Greece fire officials have said they lost faith in the training at the academy.

The Morses have called for a boycott of the fire academy.

Chief Timerman also has issues with the report that was released by the state Department of Labor, questioning why it is so heavily redacted.

While he understands that the state cannot release any information that would identify specific recruits, the report was vague and left out information about the type of lesson or activity that the recruit was participating in when the 99 incidents occurred, he said. That information is pertinent, Chief Timerman said, because it would indicate a possible trend about how they occur.

He thinks the report was purposely “over redacted” to keep information about the academy from becoming known.

He’s been critical of the academy, the state Office of Fire Prevention and Control, which oversees the fire academy, and other state officials for not providing information about what happened to his recruit during last March’s training.

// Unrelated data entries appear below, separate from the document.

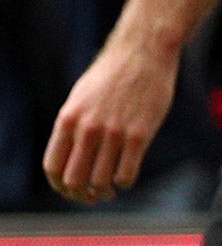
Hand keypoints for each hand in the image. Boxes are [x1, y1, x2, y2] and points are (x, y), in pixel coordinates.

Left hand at [44, 36, 178, 201]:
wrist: (143, 50)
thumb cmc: (113, 74)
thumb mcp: (81, 98)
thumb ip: (73, 127)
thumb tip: (71, 158)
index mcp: (68, 120)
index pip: (53, 168)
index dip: (60, 186)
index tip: (71, 190)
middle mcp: (87, 129)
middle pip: (75, 180)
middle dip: (81, 194)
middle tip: (92, 195)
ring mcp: (114, 132)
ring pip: (101, 181)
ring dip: (104, 192)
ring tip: (109, 190)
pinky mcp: (139, 134)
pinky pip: (126, 174)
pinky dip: (124, 183)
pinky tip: (126, 177)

As it has done in the past, the state Department of Labor declined to comment, only saying that PESH conducted a thorough investigation and did not cite any violations against the academy.

The department referred questions to the city about the report.

The New York State Police Violent Crimes Unit with Troop E, based in Canandaigua, has been assigned to investigate Mr. Morse’s death. The unit investigates assaults, homicides and other serious crimes.